TEMPO.CO, Jakarta - Lima orang tua korban vaksin palsu melaporkan Direktur Utama Rumah Sakit Elisabeth Antonius Yudianto ke Direktorat Reserse Kriminal Khusus Polda Metro Jaya, Sabtu, 23 Juli 2016. Mereka menganggap pihak rumah sakit telah terlibat dengan distributor vaksin palsu untuk mendapatkan keuntungan bagi mereka.
"Direktur rumah sakit, manajemennya, dan dokter termasuk apoteker, kami meyakini ini konspirasi. Bagaimana mungkin distributor obat tak resmi, abal-abal, bisa masuk," kata Hudson Hutapea, kuasa hukum orang tua korban saat ditemui di depan Sentra Pelayanan Kepolisian Terpadu Polda Metro Jaya.
Apalagi, kata Hudson, sudah ada surat pernyataan dari Antonius bahwa pihaknya akan bertanggung jawab terhadap korban penggunaan vaksin palsu di RS Elisabeth. Namun hingga saat ini, belum ada tindakan dari rumah sakit untuk bertanggung jawab, bahkan dalam mengganti uang uji laboratorium korban.
Ia juga menuntut ada pidana lebih bagi pihak rumah sakit dengan pasal 196 dan pasal 197 soal obat, selain pasal 197 terkait masalah izin edar seperti yang diterapkan pada tersangka pemalsu vaksin oleh Mabes Polri. "Ada upaya melokalisir mengamankan dokter dan rumah sakit, kami mau ini diungkap semua," kata dia.
Ia mengegaskan ini merupakan kasus besar yang berimplikasi pada generasi muda Indonesia.
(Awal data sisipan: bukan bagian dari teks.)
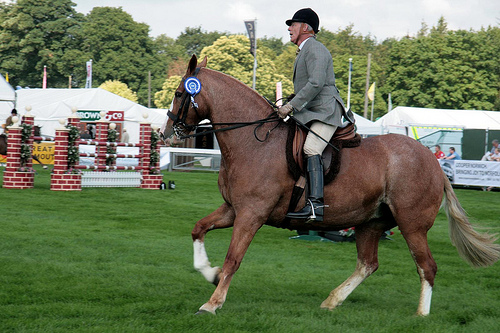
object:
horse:
[155, 55, 500, 317]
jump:
[70, 125, 158, 191]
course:
[0, 114, 165, 193]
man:
[269, 6, 353, 221]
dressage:
[157, 8, 499, 319]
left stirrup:
[285, 197, 325, 222]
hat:
[286, 7, 319, 33]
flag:
[366, 82, 377, 123]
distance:
[67, 14, 497, 109]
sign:
[454, 160, 499, 188]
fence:
[168, 146, 220, 172]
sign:
[75, 110, 125, 121]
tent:
[5, 87, 166, 144]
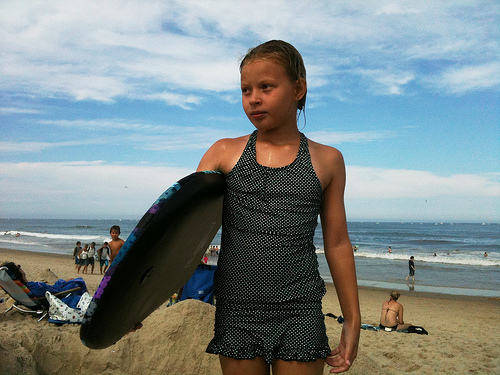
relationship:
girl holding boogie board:
[130, 40, 362, 374] [80, 170, 226, 350]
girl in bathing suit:
[130, 40, 362, 374] [205, 130, 331, 365]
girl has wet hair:
[130, 40, 362, 374] [240, 40, 307, 131]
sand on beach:
[1, 248, 499, 374] [0, 0, 499, 374]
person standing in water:
[406, 256, 417, 282] [1, 218, 500, 290]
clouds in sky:
[1, 0, 500, 224] [1, 1, 500, 225]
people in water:
[0, 219, 500, 283] [1, 218, 500, 290]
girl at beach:
[130, 40, 363, 375] [0, 0, 499, 374]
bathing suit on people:
[379, 307, 400, 332] [377, 288, 410, 332]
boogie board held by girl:
[80, 170, 226, 350] [130, 40, 362, 374]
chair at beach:
[0, 265, 81, 321] [0, 0, 499, 374]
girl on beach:
[130, 40, 362, 374] [0, 0, 499, 374]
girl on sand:
[130, 40, 362, 374] [1, 248, 499, 374]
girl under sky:
[130, 40, 362, 374] [1, 1, 500, 225]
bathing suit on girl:
[205, 130, 331, 365] [130, 40, 362, 374]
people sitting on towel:
[377, 288, 410, 332] [360, 321, 428, 335]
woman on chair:
[1, 259, 88, 298] [0, 265, 81, 321]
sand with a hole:
[1, 248, 499, 374] [5, 301, 226, 374]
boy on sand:
[107, 226, 127, 261] [1, 248, 499, 374]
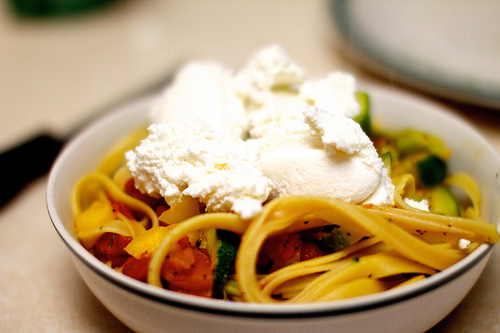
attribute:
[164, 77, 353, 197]
cheese — soft, ice cream, white, lumped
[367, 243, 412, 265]
pasta — food, yellow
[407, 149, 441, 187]
broccoli — pieced, green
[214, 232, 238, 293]
zucchini — green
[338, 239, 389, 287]
flecks — small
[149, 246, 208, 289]
tomato — chunked, red, chopped, cooked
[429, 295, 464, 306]
bowl — blue, white, striped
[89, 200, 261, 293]
vegetables — green, red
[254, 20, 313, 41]
background — blurry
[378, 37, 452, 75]
plate — blurred, white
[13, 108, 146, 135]
knife — blurred, black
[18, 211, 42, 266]
counter top — beige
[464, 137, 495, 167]
sauce — yellow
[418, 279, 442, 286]
stripe — blue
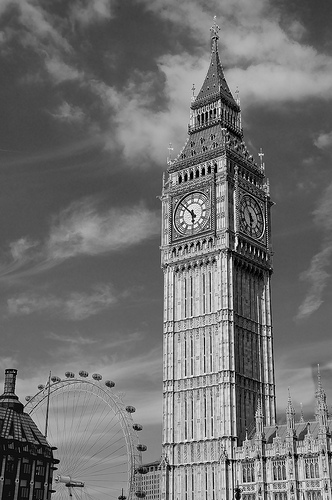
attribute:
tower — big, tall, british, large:
[156, 14, 278, 499]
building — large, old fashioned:
[155, 14, 331, 499]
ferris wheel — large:
[24, 370, 148, 499]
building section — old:
[234, 363, 331, 499]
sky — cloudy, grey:
[0, 1, 331, 500]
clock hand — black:
[179, 202, 197, 218]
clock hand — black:
[190, 209, 194, 224]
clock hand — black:
[244, 197, 254, 222]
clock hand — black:
[249, 214, 253, 227]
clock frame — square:
[168, 181, 216, 247]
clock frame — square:
[238, 186, 268, 247]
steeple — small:
[253, 388, 265, 433]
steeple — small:
[285, 386, 297, 428]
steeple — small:
[313, 363, 329, 427]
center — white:
[54, 473, 72, 484]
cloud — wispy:
[1, 190, 162, 291]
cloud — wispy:
[0, 280, 163, 322]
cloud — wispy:
[291, 235, 331, 323]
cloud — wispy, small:
[308, 127, 331, 151]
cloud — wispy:
[0, 0, 331, 172]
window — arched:
[242, 467, 247, 483]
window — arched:
[246, 467, 251, 484]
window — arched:
[250, 467, 255, 482]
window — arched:
[273, 465, 278, 480]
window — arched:
[277, 464, 282, 480]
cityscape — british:
[0, 14, 331, 499]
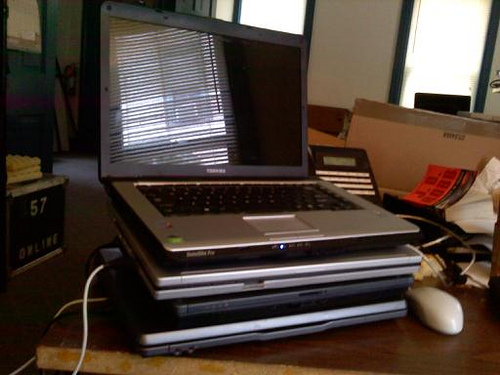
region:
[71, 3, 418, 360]
lap top stacked on other lap tops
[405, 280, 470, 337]
small white computer mouse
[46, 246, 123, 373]
white peripheral cord for computer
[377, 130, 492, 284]
clutter on a computer desk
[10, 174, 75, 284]
an old analog alarm clock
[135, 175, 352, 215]
small onboard keyboard for laptop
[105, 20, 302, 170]
reflection of window and blinds in lcd screen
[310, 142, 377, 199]
part of the control panel for an office phone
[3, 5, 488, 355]
many computers on a cluttered desk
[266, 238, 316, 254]
indication lights for a laptop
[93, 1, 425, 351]
A pike of tablet computers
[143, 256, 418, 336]
A stack of tablet computers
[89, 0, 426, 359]
Stacked laptop computers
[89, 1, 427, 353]
A stack of laptop computers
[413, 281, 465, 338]
A basic white computer mouse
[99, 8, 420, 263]
An open laptop computer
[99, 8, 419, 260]
An open tablet computer with a blank screen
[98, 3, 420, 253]
An open tablet computer reflecting window blinds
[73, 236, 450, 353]
A stack of laptop computers charging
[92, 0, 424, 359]
laptops stacked on each other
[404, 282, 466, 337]
white mouse beside laptops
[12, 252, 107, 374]
cords hanging from laptops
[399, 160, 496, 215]
orange and black book on table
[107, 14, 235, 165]
reflection on the computer screen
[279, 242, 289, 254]
light on the computer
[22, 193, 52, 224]
white numbers on object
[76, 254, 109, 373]
the cord is white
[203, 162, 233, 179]
silver letters on laptop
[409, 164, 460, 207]
black letters on book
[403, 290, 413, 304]
part of a laptop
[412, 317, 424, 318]
part of a mouse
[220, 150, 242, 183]
part of a screen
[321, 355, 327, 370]
part of a table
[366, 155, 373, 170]
part of a laptop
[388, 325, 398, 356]
part of a laptop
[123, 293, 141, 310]
part of a cable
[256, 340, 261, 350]
edge of a laptop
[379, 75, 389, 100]
part of a window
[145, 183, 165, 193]
key on a keyboard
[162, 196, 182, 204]
key on a keyboard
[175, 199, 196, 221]
key on a keyboard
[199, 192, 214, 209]
key on a keyboard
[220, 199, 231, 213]
key on a keyboard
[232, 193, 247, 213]
key on a keyboard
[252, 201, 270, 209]
key on a keyboard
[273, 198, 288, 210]
key on a keyboard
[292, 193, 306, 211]
key on a keyboard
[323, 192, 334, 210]
key on a keyboard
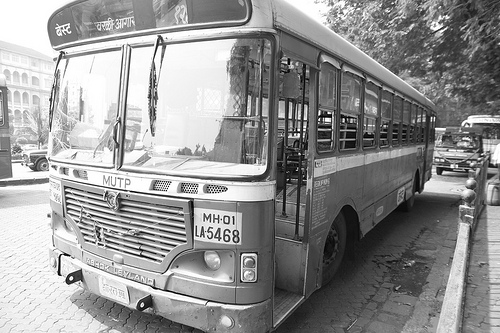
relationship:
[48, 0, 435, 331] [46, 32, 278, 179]
bus has a windshield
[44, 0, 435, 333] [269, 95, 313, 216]
bus door opened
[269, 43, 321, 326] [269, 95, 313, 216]
door door opened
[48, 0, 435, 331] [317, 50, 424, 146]
bus has windows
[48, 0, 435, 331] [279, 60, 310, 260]
bus windows are open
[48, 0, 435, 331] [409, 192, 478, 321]
bus next to sidewalk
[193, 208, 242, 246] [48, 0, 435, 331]
id number on bus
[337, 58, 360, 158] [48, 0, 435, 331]
window has bus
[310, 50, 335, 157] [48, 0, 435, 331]
window has bus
Salah satu orang tua korban, Antoni Togap, mengatakan sudah pernah menyuntikan vaksin hepatitis ke anaknya pada November 2015.
Namun, setelah menjalani uji laboratorium, hasilnya menunjukan anaknya nonreaktif atau negatif dari vaksin. Keyakinan Antoni bahwa anaknya korban vaskin palsu, bertambah dengan adanya nama anaknya dalam daftar pasien yang diimunisasi di RS Elisabeth periode 2006-Juli 2016.
"Saya sudah cek dan hasilnya antibodinya sedikit. Saya disarankan ke dokter anak untuk konsultasi," kata Antoni. Padahal dia sudah mempercayai rumah sakit tersebut selama ini. Persalinan anaknya yang kini berusia dua tahun pun dilakukan di sana.